‘Lazzaro felice’ y los colmillos del cordero

Lo sagrado excede las limitaciones del tiempo y colapsa sus barreras con apabullante naturalidad, algo que para tiempos modernos, acostumbrados a la híper velocidad, resulta muchas veces ser imperceptible o en el mejor de los casos, ignorado. Lazzaro felice (2018), la tercera película de la cineasta italiana Alice Rohrwacher –ganadora del premio a Mejor Guion en el Festival de Cannes y que llega a sus monitores gracias a Netflix–, replantea el concepto de “santidad” en tiempos cuya axiología fundamental toma como eje la misantropía, el egoísmo y el cinismo.

La película presenta al joven Lazzaro (insuperable Adriano Tardiolo), un joven de abismal bondad –que mezcla la inocencia del actor Ninetto Davoli y la sabia ingenuidad de Peter Sellers en Being There (Ashby,1979)–, trabajador junto con varias personas en una plantación de tabaco bajo la orden la Marquesa Alfonsina (Nicoletta Braschi, la ¡principessa! de La villa es bella), quien ha creado un sistema de explotación meticulosamente diseñado del que vive opulentamente junto con su hijo Tancredi (el youtuber italiano Luca Chikovani), quien se convierte en un entrañable amigo para Lazzaro hasta que, al ayudarle a orquestar un falso secuestro, el mundo de ambos jóvenes se desvanece en el tiempo.
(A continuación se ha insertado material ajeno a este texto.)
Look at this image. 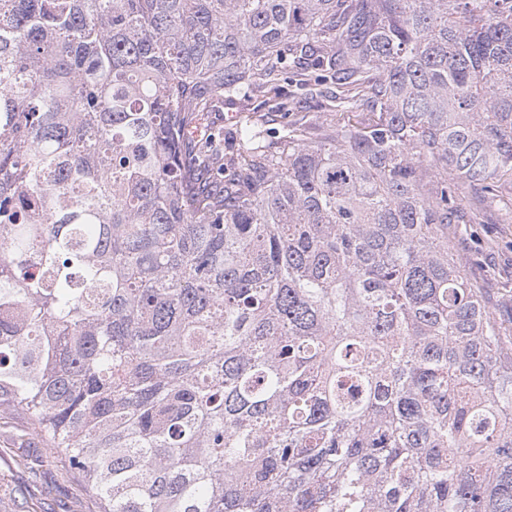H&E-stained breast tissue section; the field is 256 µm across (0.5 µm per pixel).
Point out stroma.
<instances>
[{
    "label": "stroma",
    "mask_w": 512,
    "mask_h": 512,
    "mask_svg": "<svg viewBox=\"0 0 512 512\" xmlns=\"http://www.w3.org/2000/svg\"><path fill=\"white\" fill-rule=\"evenodd\" d=\"M286 111H278V104ZM249 112L261 116L267 128L305 127L321 134L329 125L345 120H368V112L342 114L330 106L327 95L317 87L299 83L280 84L277 90L252 99ZM458 196L465 212L477 214L478 223L452 224L448 241L454 258L482 290L488 310L499 324L512 329V184L499 196L478 193L459 184ZM25 426L21 414L0 416V512H101L99 499L83 485L65 456L51 452L35 438L21 437Z\"/></svg>",
    "instance_id": "35a3bbf8"
}]
</instances>
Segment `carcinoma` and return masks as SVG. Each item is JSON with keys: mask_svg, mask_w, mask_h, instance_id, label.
<instances>
[{"mask_svg": "<svg viewBox=\"0 0 512 512\" xmlns=\"http://www.w3.org/2000/svg\"><path fill=\"white\" fill-rule=\"evenodd\" d=\"M303 75L361 126L245 116ZM512 0H0V412L102 512H512ZM239 111L240 107L238 104L229 105L227 102H224V105H221L215 111L205 114V125L208 127L224 128V132L229 136L232 132V128L235 127V121H229V113L233 112L237 116L240 113ZM458 196L467 214H477L482 224L448 225V241L454 258L479 287L488 310L507 331L512 329V210L505 203L512 198V184L503 196L478 193L460 183Z\"/></svg>", "mask_w": 512, "mask_h": 512, "instance_id": "cac0c4a2", "label": "carcinoma"}]
</instances>
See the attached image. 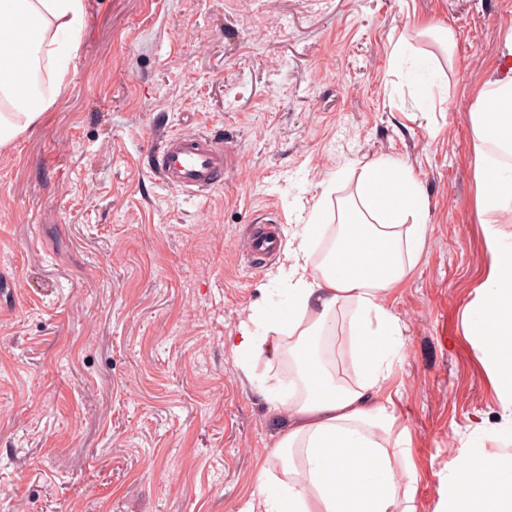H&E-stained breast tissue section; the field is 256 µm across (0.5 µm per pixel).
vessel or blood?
Here are the masks:
<instances>
[{"label": "vessel or blood", "mask_w": 512, "mask_h": 512, "mask_svg": "<svg viewBox=\"0 0 512 512\" xmlns=\"http://www.w3.org/2000/svg\"><path fill=\"white\" fill-rule=\"evenodd\" d=\"M229 157L222 143L198 132L165 136L154 154L153 168L163 182L186 194H197L223 181ZM283 246L277 222L253 225L243 250L253 268L267 265Z\"/></svg>", "instance_id": "obj_1"}]
</instances>
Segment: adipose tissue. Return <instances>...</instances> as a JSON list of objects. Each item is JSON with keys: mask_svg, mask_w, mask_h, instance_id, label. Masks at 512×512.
<instances>
[{"mask_svg": "<svg viewBox=\"0 0 512 512\" xmlns=\"http://www.w3.org/2000/svg\"><path fill=\"white\" fill-rule=\"evenodd\" d=\"M85 0H0V147L39 126L75 57L85 27ZM512 126V67L496 71L480 91L473 136L481 212L512 221V166L488 152L512 150L501 137ZM324 231L309 219L288 245L282 308L242 321L232 351L243 365L287 339L290 353L313 337L333 335L348 311L357 372L343 384L323 362L298 364L300 395L267 389L285 418L276 446L285 478L259 477L260 512H416L417 475L408 430H396L386 389L401 359L398 318L384 304L426 241L427 205L420 184L401 162L380 159L363 168L357 201L347 208L327 261L312 257Z\"/></svg>", "mask_w": 512, "mask_h": 512, "instance_id": "adipose-tissue-1", "label": "adipose tissue"}]
</instances>
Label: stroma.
<instances>
[{"mask_svg":"<svg viewBox=\"0 0 512 512\" xmlns=\"http://www.w3.org/2000/svg\"><path fill=\"white\" fill-rule=\"evenodd\" d=\"M410 23L454 33L451 56ZM512 0H86L82 44L41 126L0 149V512H250L283 424L245 375L241 320L274 308L284 255L242 241L323 224L362 168L393 159L427 198L425 248L387 306L403 361L416 512H437L451 460L497 409L462 320L512 222L477 203L472 108L504 63ZM222 142L198 195L152 171L166 134ZM282 246L283 240L278 224L269 220L252 226L243 242V251L248 256L251 266L254 269H261L282 249Z\"/></svg>","mask_w":512,"mask_h":512,"instance_id":"1","label":"stroma"}]
</instances>
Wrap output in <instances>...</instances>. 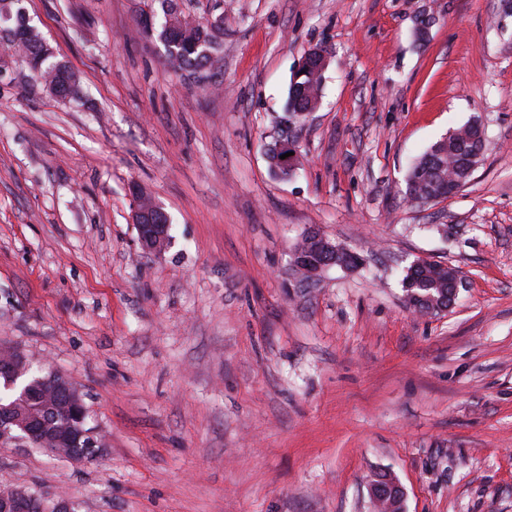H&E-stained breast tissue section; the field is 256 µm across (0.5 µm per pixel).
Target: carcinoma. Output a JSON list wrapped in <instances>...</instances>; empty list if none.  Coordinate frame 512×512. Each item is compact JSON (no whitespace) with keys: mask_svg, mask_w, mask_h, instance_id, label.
I'll return each mask as SVG.
<instances>
[{"mask_svg":"<svg viewBox=\"0 0 512 512\" xmlns=\"http://www.w3.org/2000/svg\"><path fill=\"white\" fill-rule=\"evenodd\" d=\"M25 0H0V45L13 63L35 68L43 84L55 95L71 101L80 99L79 82L62 63L54 60L48 44L39 36L36 26L24 6ZM163 21L152 26V35L164 48L168 64L173 69L195 72L209 63V54L218 50L223 29L207 20L189 18L181 9L180 0H159ZM304 87L288 93V104L283 119L299 121L300 113L312 108L321 91V75L310 72L301 79ZM456 138L434 143L409 169L406 194L419 196L426 204L432 197L448 196L461 177L462 158L484 148L483 138L465 127L458 128ZM296 249L311 255L325 266L338 265L347 249L336 247V255H319L313 244L303 238ZM448 267L427 261L412 263L402 279L405 295L430 296L435 302L448 306ZM18 377L0 374V424L12 436L24 434L30 426L45 425L41 436L49 438L68 425L60 412L63 398L46 385L45 370L28 361L20 366Z\"/></svg>","mask_w":512,"mask_h":512,"instance_id":"1","label":"carcinoma"}]
</instances>
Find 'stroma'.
<instances>
[{
	"instance_id": "1",
	"label": "stroma",
	"mask_w": 512,
	"mask_h": 512,
	"mask_svg": "<svg viewBox=\"0 0 512 512\" xmlns=\"http://www.w3.org/2000/svg\"><path fill=\"white\" fill-rule=\"evenodd\" d=\"M81 82L68 103L0 78V341L82 392L104 450L0 449V489L77 512H512V26L499 0H181L222 21L210 67L169 72L141 18L155 0H27ZM433 16L427 39L416 20ZM330 63L264 149L309 49ZM472 121L470 181L406 198L410 162ZM169 217L141 250L136 191ZM362 255L307 278L308 232ZM462 276L455 304L409 309L404 270Z\"/></svg>"
}]
</instances>
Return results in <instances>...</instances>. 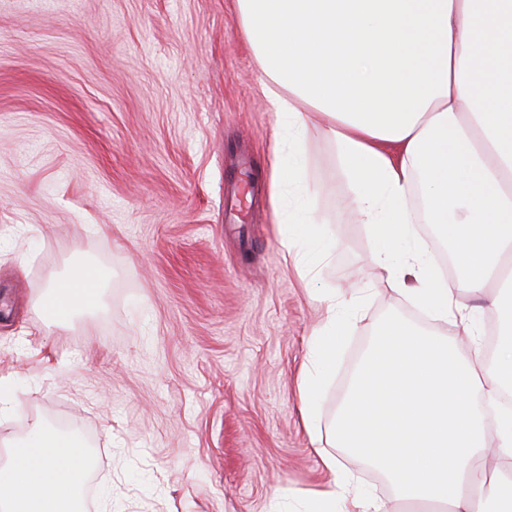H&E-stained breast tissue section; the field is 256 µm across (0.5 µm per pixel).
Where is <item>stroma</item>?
<instances>
[{"label": "stroma", "mask_w": 512, "mask_h": 512, "mask_svg": "<svg viewBox=\"0 0 512 512\" xmlns=\"http://www.w3.org/2000/svg\"><path fill=\"white\" fill-rule=\"evenodd\" d=\"M324 125L305 134L311 206L339 231L319 285L366 299L328 413L374 322L426 323L371 282ZM273 126L235 0H0V377L19 400L0 444L36 420L78 432L106 454L92 512H302L327 480L298 401L321 309L283 257ZM83 259L102 305L46 321L36 300ZM339 458L400 512L383 473Z\"/></svg>", "instance_id": "obj_1"}]
</instances>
La película de Rohrwacher lleva una progresión en apariencia sencilla pero su ambiciosa construcción le permite ser leída a distintos niveles. Primero como una lírica condensación de la historia de la extraordinaria riqueza del cine italiano moderno, una manada sacra cuyo legado es ahora pastoreado por Rohrwacher, una joven de extraordinario talento que lleva su relato por los linderos antes caminados por los próceres cinematográficos italianos y revitalizados por la sublime fotografía en 16mm de Helene Louvart. La vitalidad de Fellini, la opulenta decadencia de Visconti, los mundos bucólicos de Olmi y los cementerios posmodernos de Antonioni son evocados en Lazzaro felice y comparten una aguda visión que poetiza lo político.

En otro nivel, Lazzaro Felice presenta una certera visión de un mundo saturado de migrantes y bancos en la que “el progreso” es sinónimo de precarizar y donde la simpleza del mundo rural se convierte en un insospechado tesoro. La película antepone dos modelos de explotación laboral distintos, pero igualmente feroces a los que sus personajes responden no desde el encono y la rabia, pero desde la solidaridad y la nobleza, raras avis no solo en el sentir colectivo sino en el mundo que elevan la película a un estado de gracia creando otro nivel de lectura: el de la fábula beata.

Es en este nivel en el que la película entabla un bello diálogo con la historia bíblica de Lázaro y las visiones marxistas/religiosa de Pasolini en Uccelaci et uccelini (1966) y la audacia formal de Edipo Rey (1967) sublimando ambas en una nueva fábula que eleva la inocencia al grado de la beatitud. Lazzaro felice, desde su virtuosidad, gentileza y pastoral nobleza se convierte en la denuncia más violenta de un mundo poblado por hambrientos y desdentados lobos, siendo el depredador más extraño y fascinante: un cordero de afilados colmillos.